* **Work instructions**
Nothing outside the range is wanted. Repeat exactly the lines below from the one with "[144,634,255,647] 'AnobiKit' ->" through the one with "[68,913,255,936] [68,957,348,975] [68,1005,168,1023]".

* **Records shown**
+--

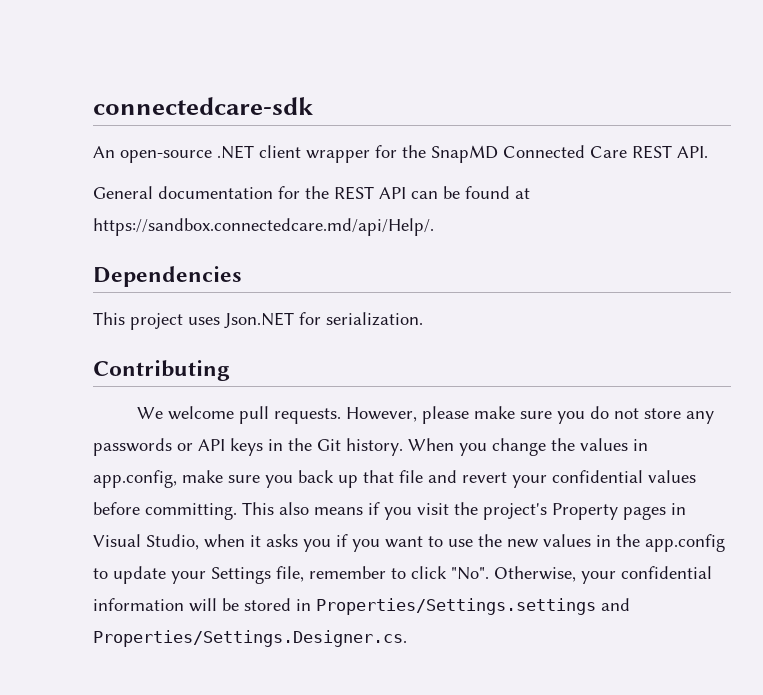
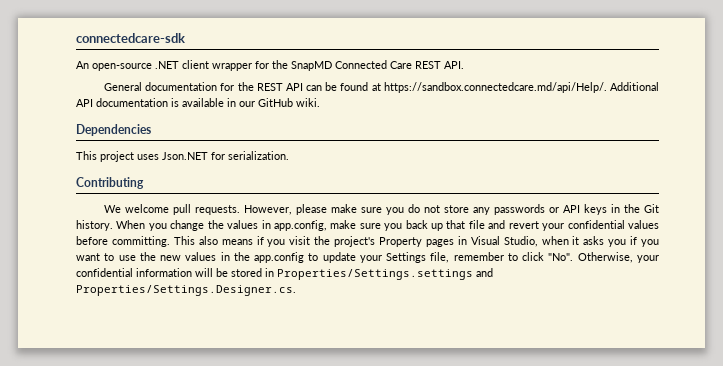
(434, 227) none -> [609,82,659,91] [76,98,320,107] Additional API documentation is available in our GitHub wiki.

+--

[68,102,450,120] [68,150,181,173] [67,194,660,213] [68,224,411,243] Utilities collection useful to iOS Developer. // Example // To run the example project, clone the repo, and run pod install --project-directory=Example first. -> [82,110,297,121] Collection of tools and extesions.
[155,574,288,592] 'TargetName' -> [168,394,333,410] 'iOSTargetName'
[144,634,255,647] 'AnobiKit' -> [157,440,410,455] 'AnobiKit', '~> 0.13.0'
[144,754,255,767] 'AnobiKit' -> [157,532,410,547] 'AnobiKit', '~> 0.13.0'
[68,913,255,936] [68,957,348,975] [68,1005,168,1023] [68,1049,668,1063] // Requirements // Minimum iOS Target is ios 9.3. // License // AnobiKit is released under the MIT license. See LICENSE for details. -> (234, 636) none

+--

* **Written solution**
[144,634,255,647] 'AnobiKit' -> [157,440,410,455] 'AnobiKit', '~> 0.13.0'
[144,754,255,767] 'AnobiKit' -> [157,532,410,547] 'AnobiKit', '~> 0.13.0'
[68,913,255,936] [68,957,348,975] [68,1005,168,1023] [68,1049,668,1063] // Requirements // Minimum iOS Target is ios 9.3. // License // AnobiKit is released under the MIT license. See LICENSE for details. -> (234, 636) none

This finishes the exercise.